潜む家庭内不平等 女性の悩み「パートナー」2割 男性も生きづらさ訴え とちぎ共同参画センター、22年度相談受理

とちぎ男女共同参画センター相談窓口一覧

 25日に閉幕した先進7カ国(G7)男女共同参画・女性活躍担当相会合では、男女の不平等解消に向けた方策が話し合われた。とちぎ男女共同参画センター(宇都宮市)が受け付けている「女性のための相談」一般相談には2022年度、パートナーに関する相談が約千件寄せられた。暴力など、家庭内の不平等がうかがえる内容も少なくない。

 同センターは11年度の開所以来、女性を取り巻く問題や悩みに対応する相談を電話や対面で受け付けている。相談内容は家庭、医療、人間関係、経済的困窮など多岐にわたる。

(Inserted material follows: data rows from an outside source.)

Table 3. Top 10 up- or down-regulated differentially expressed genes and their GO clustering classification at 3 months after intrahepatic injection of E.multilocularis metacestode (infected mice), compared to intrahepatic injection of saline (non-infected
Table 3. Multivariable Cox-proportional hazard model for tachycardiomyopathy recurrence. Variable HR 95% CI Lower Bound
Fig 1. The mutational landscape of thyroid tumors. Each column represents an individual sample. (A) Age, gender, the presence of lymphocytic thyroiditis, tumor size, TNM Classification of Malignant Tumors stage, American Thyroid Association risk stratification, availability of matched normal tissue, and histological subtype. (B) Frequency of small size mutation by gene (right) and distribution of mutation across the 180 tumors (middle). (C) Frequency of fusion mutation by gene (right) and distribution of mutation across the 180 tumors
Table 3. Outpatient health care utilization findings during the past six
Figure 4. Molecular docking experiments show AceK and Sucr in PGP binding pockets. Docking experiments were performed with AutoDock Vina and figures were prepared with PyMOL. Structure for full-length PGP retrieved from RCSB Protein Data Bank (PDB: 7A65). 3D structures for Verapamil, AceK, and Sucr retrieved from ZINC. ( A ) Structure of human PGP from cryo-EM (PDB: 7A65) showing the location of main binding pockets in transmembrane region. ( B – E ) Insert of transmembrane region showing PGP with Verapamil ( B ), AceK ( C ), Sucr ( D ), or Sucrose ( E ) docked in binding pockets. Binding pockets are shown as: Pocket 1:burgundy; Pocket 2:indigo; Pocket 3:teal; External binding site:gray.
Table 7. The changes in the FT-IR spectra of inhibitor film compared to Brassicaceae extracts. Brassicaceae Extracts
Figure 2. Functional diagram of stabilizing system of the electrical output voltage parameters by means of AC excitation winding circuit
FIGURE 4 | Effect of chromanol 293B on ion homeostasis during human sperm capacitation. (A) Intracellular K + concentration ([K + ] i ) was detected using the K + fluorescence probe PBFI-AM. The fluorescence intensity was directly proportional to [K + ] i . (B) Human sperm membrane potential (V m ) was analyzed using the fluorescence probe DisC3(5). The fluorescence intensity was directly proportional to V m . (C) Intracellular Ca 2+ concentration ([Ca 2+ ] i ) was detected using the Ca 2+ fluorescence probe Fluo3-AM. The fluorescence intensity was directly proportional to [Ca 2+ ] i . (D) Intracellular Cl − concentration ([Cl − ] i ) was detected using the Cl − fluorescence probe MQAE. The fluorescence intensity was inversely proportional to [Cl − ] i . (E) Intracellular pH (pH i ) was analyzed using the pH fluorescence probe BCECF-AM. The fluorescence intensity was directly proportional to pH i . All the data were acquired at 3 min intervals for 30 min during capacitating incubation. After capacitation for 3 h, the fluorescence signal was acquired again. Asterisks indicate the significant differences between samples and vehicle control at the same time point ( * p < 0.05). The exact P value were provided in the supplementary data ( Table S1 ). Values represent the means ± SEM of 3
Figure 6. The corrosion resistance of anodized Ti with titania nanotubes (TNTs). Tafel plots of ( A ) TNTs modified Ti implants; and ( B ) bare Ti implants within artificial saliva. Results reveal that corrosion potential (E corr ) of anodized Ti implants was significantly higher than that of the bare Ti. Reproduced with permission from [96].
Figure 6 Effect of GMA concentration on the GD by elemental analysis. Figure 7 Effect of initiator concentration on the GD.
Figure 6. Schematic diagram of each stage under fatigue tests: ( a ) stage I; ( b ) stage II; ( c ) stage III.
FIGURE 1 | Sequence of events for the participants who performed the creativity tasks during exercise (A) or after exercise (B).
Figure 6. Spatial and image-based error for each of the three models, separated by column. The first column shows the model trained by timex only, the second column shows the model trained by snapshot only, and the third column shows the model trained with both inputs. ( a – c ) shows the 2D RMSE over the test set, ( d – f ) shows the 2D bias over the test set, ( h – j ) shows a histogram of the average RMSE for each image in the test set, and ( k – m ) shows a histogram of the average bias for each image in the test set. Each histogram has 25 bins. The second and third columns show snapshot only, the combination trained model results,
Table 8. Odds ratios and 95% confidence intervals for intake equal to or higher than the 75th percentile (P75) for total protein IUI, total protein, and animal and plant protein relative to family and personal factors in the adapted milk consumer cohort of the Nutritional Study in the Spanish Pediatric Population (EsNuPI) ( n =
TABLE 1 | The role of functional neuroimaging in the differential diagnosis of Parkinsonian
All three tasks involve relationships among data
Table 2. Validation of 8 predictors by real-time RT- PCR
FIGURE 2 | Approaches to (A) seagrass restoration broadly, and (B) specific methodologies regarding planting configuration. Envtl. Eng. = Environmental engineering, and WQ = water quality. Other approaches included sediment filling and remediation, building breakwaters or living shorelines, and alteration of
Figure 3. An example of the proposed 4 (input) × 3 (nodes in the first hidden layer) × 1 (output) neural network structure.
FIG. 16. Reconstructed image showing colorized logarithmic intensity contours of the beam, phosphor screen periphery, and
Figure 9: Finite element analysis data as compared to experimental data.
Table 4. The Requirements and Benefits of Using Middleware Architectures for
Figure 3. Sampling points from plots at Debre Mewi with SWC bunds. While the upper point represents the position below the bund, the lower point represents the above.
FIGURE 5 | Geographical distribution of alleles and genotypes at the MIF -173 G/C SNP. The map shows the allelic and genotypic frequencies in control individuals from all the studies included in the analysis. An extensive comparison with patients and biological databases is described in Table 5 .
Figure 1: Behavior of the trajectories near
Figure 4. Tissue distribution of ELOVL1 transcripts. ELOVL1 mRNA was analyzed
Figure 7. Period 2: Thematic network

 夫や内縁の夫などパートナーに関する相談は過去5年間、全体の2割程度を占める。「暴力を受けている」など深刻な相談もあり、担当者は「家族の問題は周囲に相談しづらく、受け皿となる場が必要だ」と強調する。

 22年度の一般相談受理件数は4381件。20年度の4701件をピークに減少傾向となっており、同センター相談支援課は交流サイト(SNS)の普及を背景に、悩みを匿名で吐き出したり、自ら情報を調べたりしやすくなったことが影響していると分析する。

 だが、担当者は「窓口は相談者が専門家や支援機関につながる入り口にもなっている。行政機関としての信頼を強みに、多くの人に窓口の存在を知らせたい」と利用を呼びかけている。

「らしさ」求められつらい...

 とちぎ男女共同参画センターには男性専用の悩み相談ダイヤル「男性のための電話相談」もある。旧来の「男らしさ」を求められるつらさを訴える声も寄せられるという。

 ダイヤルは2011年度に週1回で始まり、14年度からは週2回、男性相談員が対応している。受理件数は16年度に263件となって以降7年間、200件超が続く。ピークの19年度には290件まで増加した。

 近年は心身の相談のほか、夫婦関係をはじめとした人間関係に関わる相談が増えている。人間関係では、男らしさや強さを求められるつらさなど、ジェンダーバイアス(性別に基づく偏見)にまつわる内容もある。「『誰かに話を聞いてもらいたい』と言う人もいる」と担当者は話す。

 ジェンダーの問題は女性がクローズアップされがちだが、男性の生きづらさにも目を向ける必要がありそうだ。